The two-bedroom spread is atop a converted warehouse Droga and a syndicate of friends commissioned from architects Neil Durbach and Camilla Block, and for which they won a Wilkinson Award in 1997 and Robin Boyd Award in 1998.
For the past five years the Woollahra-based Droga and his wife Lyndell have gifted the penthouse to the Australian Institute of Architects for use as a residency for international architecture practices, hosting the likes of Nord Architects, Copenhagen, and Finnish architect and philosopher Juhani Pallasmaa. Until now, when Droga finally agreed to part with it through BresicWhitney’s Will Phillips.
As boutique fund manager Arnhem Investments winds down its existing Australian and global equities funds, chairman George Clapham and his wife Lisa are downsizing from their waterfront home in Northwood.

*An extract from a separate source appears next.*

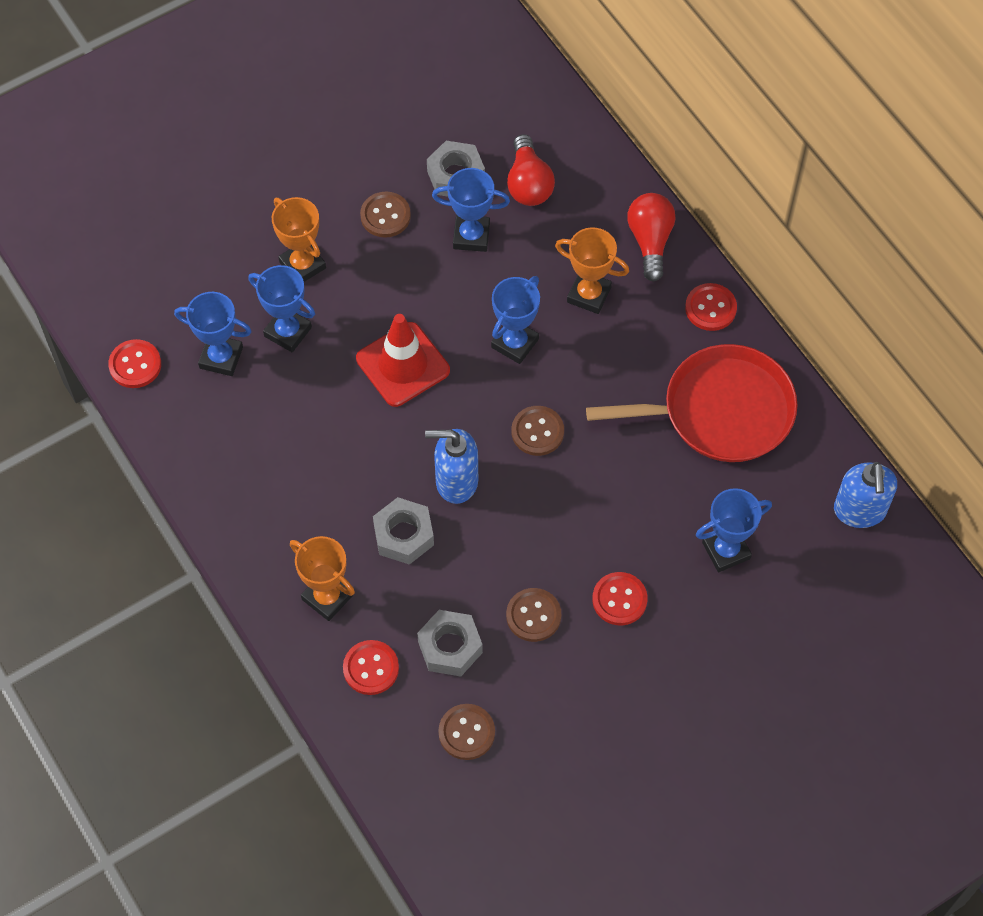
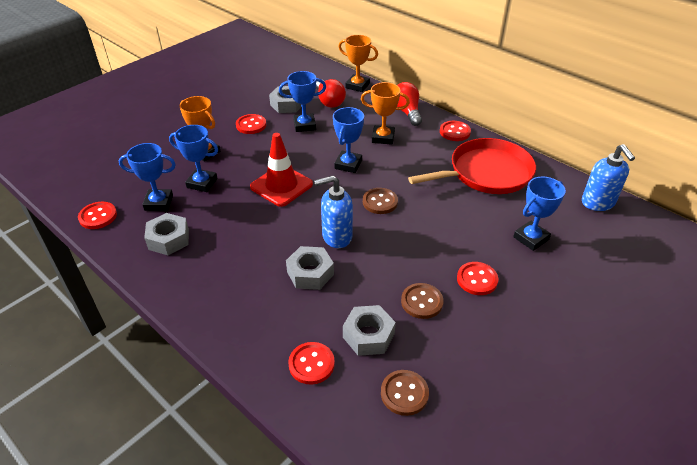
camera: 15 degrees left, 20 degrees down
(227, 431) = (168, 239): none -> grey nut
(327, 597) = (264, 323): orange trophy -> orange trophy (357, 86)
(385, 216) = (251, 125): brown button -> red button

The four-bedroom house on a battle-axe block of 1200 square metres on Cliff Road was home to architect Peter Duffield before the Claphams bought it in 2005 for $2.125 million.

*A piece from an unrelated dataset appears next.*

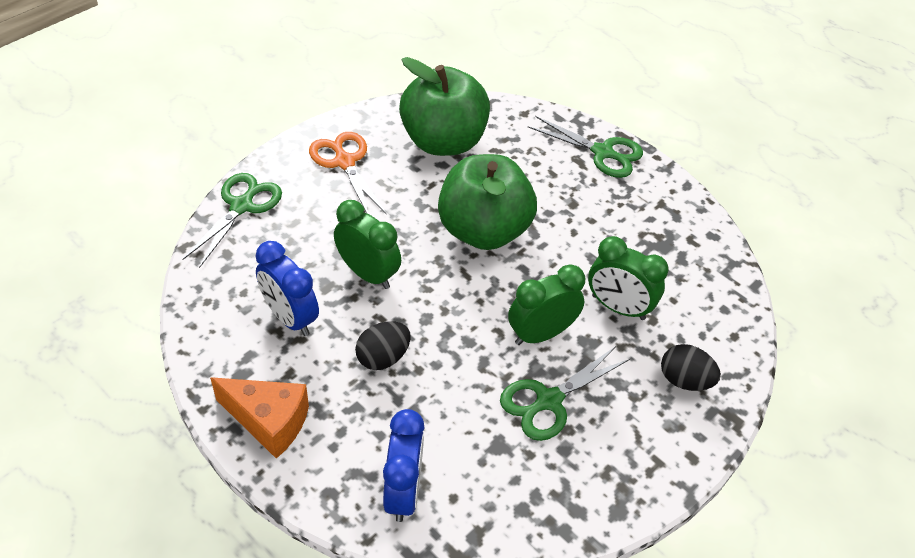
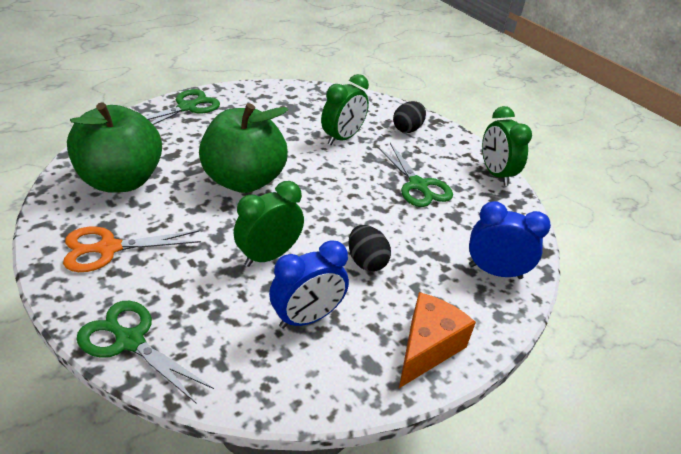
camera: 80 degrees left, 10 degrees down
(541, 334) = (358, 176): green clock -> green clock (495, 174)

Belle Property’s Simon Harrison has a $5 million guide ahead of the November 24 auction.
Art and fashion curator Dr Sally Gray is selling her two-storey Camperdown penthouse, given plans to move to Melbourne at the end of the year.
Dr Gray, whose book Friends, Fashion and Fabulousness was published last year, bought the two-bedder in 2007 for $705,000, and has renovated the contemporary spread since with her fine appreciation for colour and greenery.
At the time, Dr Gray was downsizing from her former Surry Hills property on Crown Street, sold in 2006 for $1.08 million.
Michael Harris, of Raine & Horne Newtown, has set a November 24 auction with a $1.2 million guide.
Mechanic Steve Davidson and his wife Carmen have been busy on the Vaucluse market since they sold the Macquarie Lighthouse’s Keepers Cottage two years ago for $7.5 million.
At the time the couple traded over to a four-bedroom house down the hill for $5.95 million, which they have recently sold for about $6.53 million through Ray White Double Bay’s Evan Williams in conjunction with Belle’s James Nixon.
And the hot tip from sources is the Davidsons are the circa $17 million buyers of the architect Michael Suttor-designed residence of tech entrepreneur Gary Cohen and his wife Suzanne, which sold earlier this year through Ray White’s Elliott Placks.